US swap execution facilities increased their share of euro swaps trading volumes in the second quarter of the year in a further confirmation of how the US has become the main beneficiary of a post-Brexit regulatory impasse between Brussels and London.
US SEFs accounted for 42% of on-venue euro interest-rate swap volumes at the end of June, according to post-trade firm Osttra, up from 34% at the end of March and now rivalling EU venues as the top trading hub for such activity.
That came amid a continued slump in euro swap volumes on UK venues to 14% – down from 73% in mid-2020 – as well as a small second-quarter decline in market share for EU venues to 44%.
“After the dramatic moves in late 2020 and early 2021, we have seen additional movement of euro swap trading activity from the UK to US venues in the second quarter of the year,” said Kirston Winters, head of legal, risk, compliance and government and regulatory affairs at Osttra, which is jointly owned by CME Group and IHS Markit.

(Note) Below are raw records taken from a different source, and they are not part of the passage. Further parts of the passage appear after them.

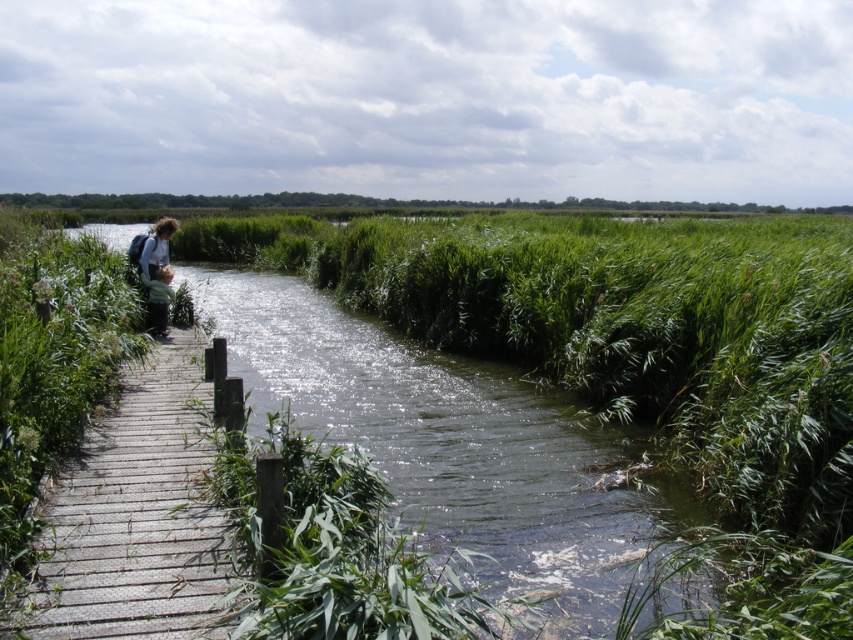
You are standing at the edge of the waterway and want to take a photo of the wooden planks at left and the light brown hair at left. Which object should you focus on first to ensure both are in sharp focus?

You should focus on the wooden planks at left first because it is closer to the viewer than the light brown hair at left, so adjusting focus starting from the closer object ensures both can be in focus.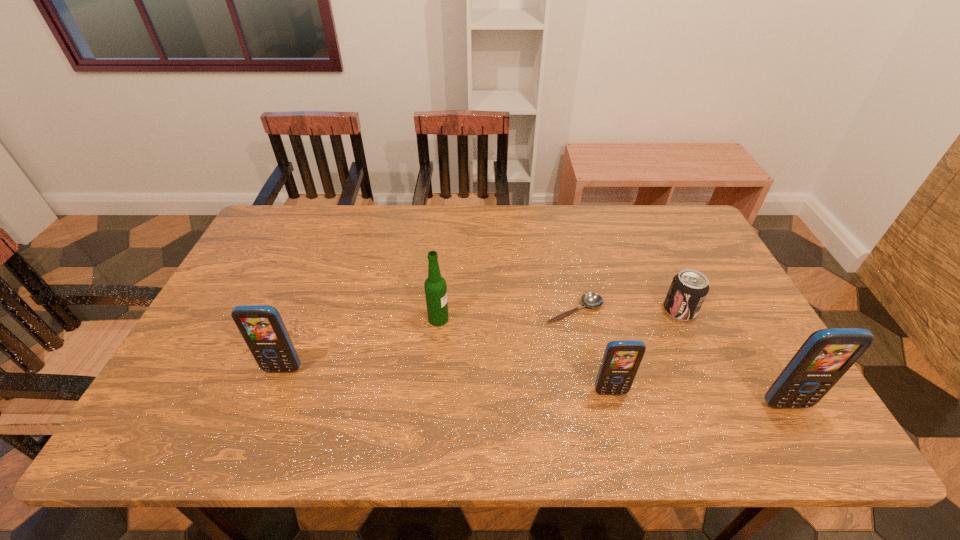
You are a GUI agent. You are given a task and a screenshot of the screen. Output one action in this format:
    pyautogui.click(x=<x>, y=<y>)
    Task: Click on the vacant space at the near left corner
    
    Given the screenshot: What is the action you would take?
    pyautogui.click(x=196, y=388)

Where is `vacant space at the far right corner of the desktop`? This screenshot has width=960, height=540. vacant space at the far right corner of the desktop is located at coordinates (680, 221).

Locate an element on the screen. Image resolution: width=960 pixels, height=540 pixels. vacant space that's between the fourth tallest object and the second object from left to right is located at coordinates (524, 356).

Locate an element on the screen. empty space between the second cellular telephone from right to left and the shortest object is located at coordinates (592, 352).

Identify the location of vacant region between the beer bottle and the leftmost cellular telephone. Image resolution: width=960 pixels, height=540 pixels. (361, 344).

You are a GUI agent. You are given a task and a screenshot of the screen. Output one action in this format:
    pyautogui.click(x=<x>, y=<y>)
    Task: Click on the vacant region between the farthest cellular telephone and the fourth tallest object
    This screenshot has width=960, height=540.
    Given the screenshot: What is the action you would take?
    pyautogui.click(x=446, y=381)

Find the location of a particular element. This screenshot has height=540, width=960. free area in between the farthest cellular telephone and the ladle is located at coordinates (428, 340).

This screenshot has height=540, width=960. Identify the location of vacant space in between the second tallest cellular telephone and the shortest cellular telephone. (446, 381).

The width and height of the screenshot is (960, 540). What are the coordinates of `free space between the leftmost object and the rightmost object` in the screenshot? It's located at (534, 387).

Where is `vacant space that's between the ladle and the fifth tallest object`? The width and height of the screenshot is (960, 540). vacant space that's between the ladle and the fifth tallest object is located at coordinates (627, 310).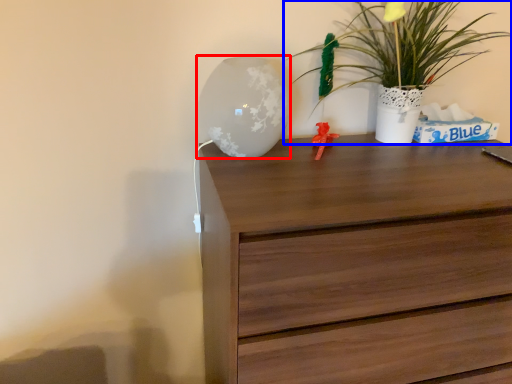
Question: Which object appears farthest to the camera in this image, table lamp (highlighted by a red box) or houseplant (highlighted by a blue box)?

Choices:
 (A) table lamp
 (B) houseplant

Answer: (B)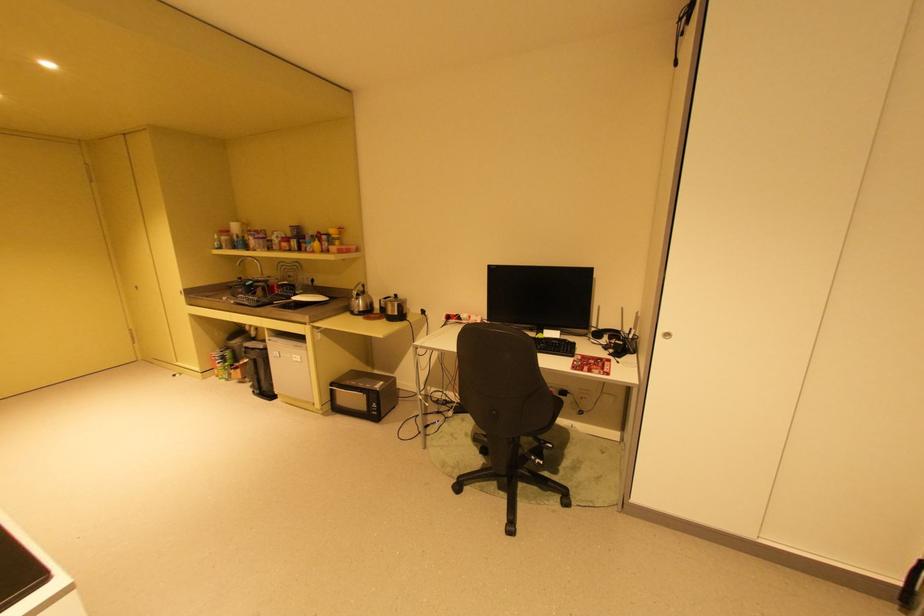
Find the location of a particular element. The image size is (924, 616). silver kettle handle is located at coordinates (359, 289).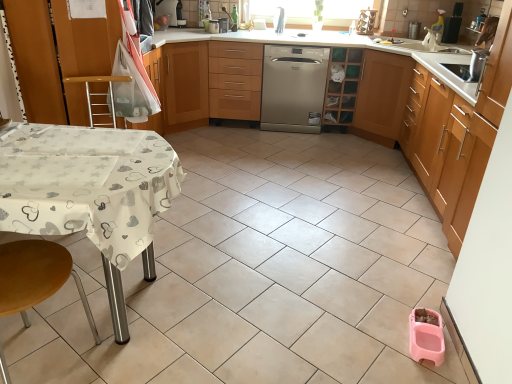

The post-Brexit “shifts in market share have created a more geographically fragmented market in [euro and sterling interest-rate swaps] and a more geographically concentrated market in [US dollar swaps] on SEFs,” he added.
The EU’s refusal to recognise the UK’s financial regulatory regime for swaps trading as equivalent, even though it is largely identical in practice, has triggered what may well be the largest migration of derivatives trading in history as trillions of dollars worth of swaps activity has left London.
EU-based firms haven’t been able to transact standardised swaps subject to the so-called derivatives trading obligation on UK venues, and vice versa, since the start of the year. Instead, EU and UK-based firms can only trade on local venues or in countries with which equivalence agreements have been struck, such as the US.
EU venues have subsequently grabbed a substantial share of the euro swaps trading activity that previously resided in the UK – a long-held goal of EU leaders.
US gains
But the US looks to have gained the most from the regulatory standoff, increasing its market share significantly in euro, sterling and US dollar interest-rate swaps. In euros alone, the US has nearly tripled its market share of on-venue activity since mid-2020, Osttra data show.
A migration of interdealer trading has driven the majority of that shift, with the UK’s share of such euro swap activity collapsing from 50% in mid-2020 to below 10% in June. But the US has also grown dealer-to-client euro swap activity and has even risen above the EU in this part of the market with a 17% share in June.
Elsewhere, the latest Osttra data laid bare once more how the standoff over regulatory equivalence has cut off EU banks from a meaningful portion of trading activity still occurring on UK venues. That is because regulators on both sides of the English Channel require foreign banks to establish fully capitalised subsidiaries in their jurisdictions if they want to connect to local trading venues.
Those – like BNP Paribas, Deutsche Bank and Societe Generale – that don't have fully capitalised UK subsidiaries haven't been able to access UK derivatives venues this year. By contrast, most major UK banks have established EU subsidiaries, allowing them to trade on local venues.
As a result, the 14% of on-venue euro swaps trading still occurring in the UK is currently out of reach of EU banks – as is the meaningful portion of sterling and (to a lesser extent) US dollar swap trading that resides there.
“Market share is one aspect of this story, market access is the other,” said Winters.